Complaint Filed Over Charter Rules

Special Report - April 29, 2010

On April 16th, administrators from predominantly African-American charter schools in North Carolina filed a discrimination complaint with the U.S. Department of Education (USDE). The North Carolina Association of African American Charter School Administrators alleges that the State Board of Education’s December 2009 approval of new accountability requirements will disproportionately affect predominantly minority charters, as well charters that have more disabled students and speak English as a second language. The new accountability requirements were part of policies approved by the Board late last year.

The policy requires that the North Carolina State Board of Education revoke the charter of any school that for two of three years “does not meet or exceed expected growth and has fewer than 60 percent of its students scoring at or above grade level.” The John Locke Foundation reported in February that if this same policy were applied to traditional North Carolina district or district alternative schools, 158 of those schools would have to be closed. About 6.2 percent of charters, and 6.5 percent of public schools in North Carolina would be subject to closing if the regulations were applied to both types of schools.

Another revision requires charter schools to meet the same accountability standards as other public schools that have been in existence for many years, though the previous policy allowed more flexible accountability measures for the first year of operation. Charter school experts say that it usually takes a charter school at least three years of operation to be prepared for evaluation because these schools, like start-up small businesses, face financial and structural obstacles that public schools never confront. They argue that data gathered in these early years may prove an unreliable predictor of the school’s future success.

African American charter school administrators expressed concern that particularly the first of these regulations would have a disproportionately negative effect on the state’s mostly black charter schools. They worried that predominantly white schools would take their place in the competition to receive one of the coveted 100 charters that are allowed by North Carolina’s cap on charter schools, thus making access to school choice less equitably distributed.

While some school reformers agree that it is important to shut down low-performing schools, it remains unclear whether demographically comparable traditional public schools within geographic proximity to the low-performing charters would do any better.

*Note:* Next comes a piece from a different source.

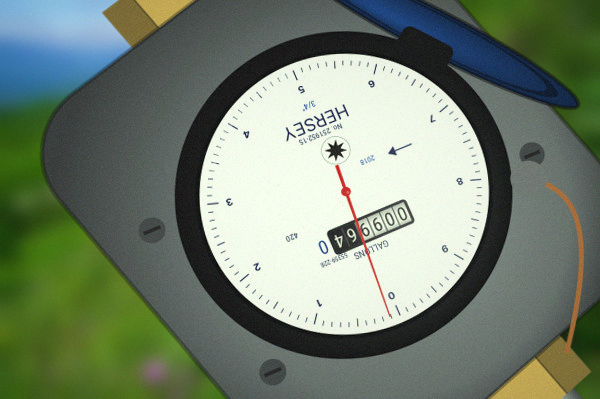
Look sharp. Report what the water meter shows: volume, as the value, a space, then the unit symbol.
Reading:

According to the Raleigh News & Observer, the complaint asserts that the 60 percent figure in the policy is “arbitrary,” and they have requested that USDE send a representative from the agency’s civil rights office to investigate.

"Governments are inherently bureaucratic, and most bureaucrats like restrictions," commented Bill Brooks, president of the North Carolina Family Policy Council. "But when it comes to charter schools, the inherent bias against charters from North Carolina's education establishment has resulted in a continuing barrage of unproductive and unnecessarily restrictive rules and regulations. It's time for the bureaucrats to adopt a minimalist approach to regulation and way past time for the General Assembly to remove the cap on the number of charter schools in North Carolina."